• [Task prompt] Convert the text lines of the material below into a JSON list of strings, one string per line with blank lines omitted, and leave the pictures out of the answer.

### Data for this exercise ###

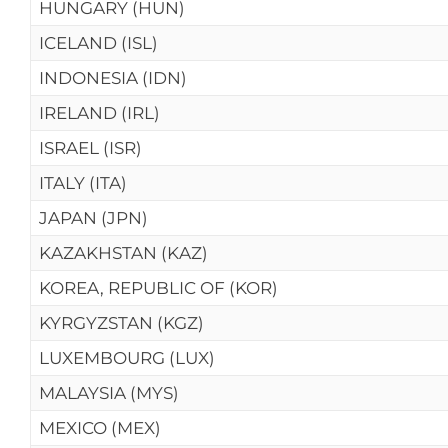
HUNGARY (HUN)
ICELAND (ISL)
INDONESIA (IDN)
IRELAND (IRL)
ISRAEL (ISR)
ITALY (ITA)
JAPAN (JPN)
KAZAKHSTAN (KAZ)
KOREA, REPUBLIC OF (KOR)
KYRGYZSTAN (KGZ)
LUXEMBOURG (LUX)
MALAYSIA (MYS)
MEXICO (MEX)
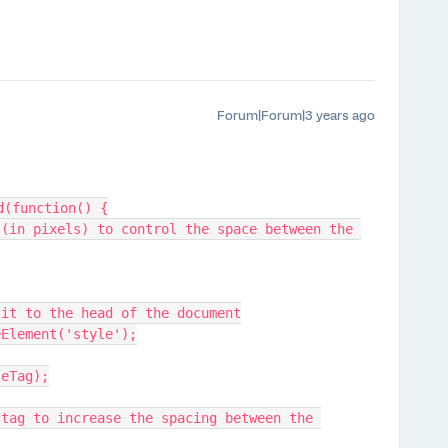
Forum|Forum|3 years ago
d(function() {
d it to the head of the document
eElement('style');
leTag);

###

• [Answer for the task]
[
  "HUNGARY (HUN)",
  "ICELAND (ISL)",
  "INDONESIA (IDN)",
  "IRELAND (IRL)",
  "ISRAEL (ISR)",
  "ITALY (ITA)",
  "JAPAN (JPN)",
  "KAZAKHSTAN (KAZ)",
  "KOREA, REPUBLIC OF (KOR)",
  "KYRGYZSTAN (KGZ)",
  "LUXEMBOURG (LUX)",
  "MALAYSIA (MYS)",
  "MEXICO (MEX)",
  "Forum|Forum|3 years ago",
  "d(function() {",
  "d it to the head of the document",
  "eElement('style');",
  "leTag);"
]